KEY POINTS:
For years we have been told about the number of talented players coming through at the Warriors but now we can actually evaluate that for ourselves.
The Toyota Cup under-20 competition mirrors the NRL and will be played as curtainraisers before the main event, meaning the young Warriors tackle Melbourne's youth team tomorrow night.
While most attention will be on how Ivan Cleary's side will go this season, and rightly so, the introduction of the under-20s is arguably one of the most significant in the club's history.
The club had a reserve grade side for their first couple of seasons and were able to farm out some fringe players last season to the Auckland Lions (now the Vulcans) in the NSW Premier League, but the under-20s is a legitimate feeder to the first team.
They are being treated as, and taught how to be, professional players, are paid within a A$250,000 salary cap and are even using the same calls and systems as the NRL team.
"We will be one of the biggest beneficiaries of this competition because we have never had a pathway like this before," youth team manager Dean Bell says.
He's right.

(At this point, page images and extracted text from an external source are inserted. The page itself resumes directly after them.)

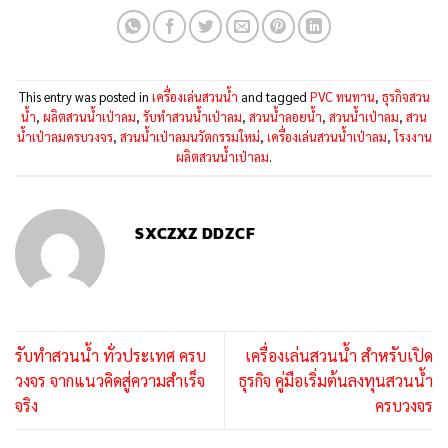
This entry was posted in
เครื่องเล่นสวนน้ำ
and tagged
PVC ทนทาน
,
ธุรกิจสวน
น้ำ
,
ผลิตสวนน้ำเป่าลม
,
รับทำสวนน้ำเป่าลม
,
สวนน้ำลอยน้ำ
,
สวนน้ำเป่าลม
,
สวน
น้ำเป่าลมครบวงจร
,
สวนน้ำเป่าลมนวัตกรรมใหม่
,
เครื่องเล่นสวนน้ำเป่าลม
,
โรงงาน
ผลิตสวนน้ำเป่าลม
.
SXCZXZ DDZCF
รับทำสวนน้ำ ทั่วประเทศ ครบ
เครื่องเล่นสวนน้ำ สำหรับเปิด
วงจร จากแนวคิดสู่ความสำเร็จ
ธุรกิจ คู่มือเริ่มต้นลงทุนสวนน้ำ
จริง
ครบวงจร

The Warriors have always been at a disadvantage, particularly against Sydney clubs, who have four levels of competition for their emerging talent.
They learn the ropes early and tend to adapt to NRL more quickly than New Zealand-based players, feeding the Warriors' reliance on Australian players.
It's also meant this country's top young players have often headed to Australia because there have been these systems in place. While the arrival of the Warriors' under-20 side won't stop every top junior heading across the ditch, it is expected to lessen the flow.
The are few jobs in New Zealand Bell would have come home for, but this is one of them. After spending nearly 20 years in England, interrupted only by returning to play in the Warriors' inaugural season in 1995, Bell specialises in developing young talent.
Bell, together with coach Tony Iro and his assistant Frank Harold, will plot a course that aims to turn six or seven out of the present squad of 32 into fulltime professionals.
It might not seem like a great return, but Bell is realistic.
"It's just so hard to make it at that level," he says. "Talent is not enough. The great thing about the under-20s is that we can educate them and prepare them for the NRL.
"I can already see the difference after being together for five months but we're now going into the weekly grind and these guys will learn very rapidly what it's all about."
A number of Junior Kiwis are included in tomorrow's squad but two who have a better chance than most of making it are Sonny Fai and Russell Packer.
Cleary has said Fai will make his NRL debut in 2008 while Packer is being groomed to help fill the gaping hole left when Steve Price and Ruben Wiki finish with the Warriors.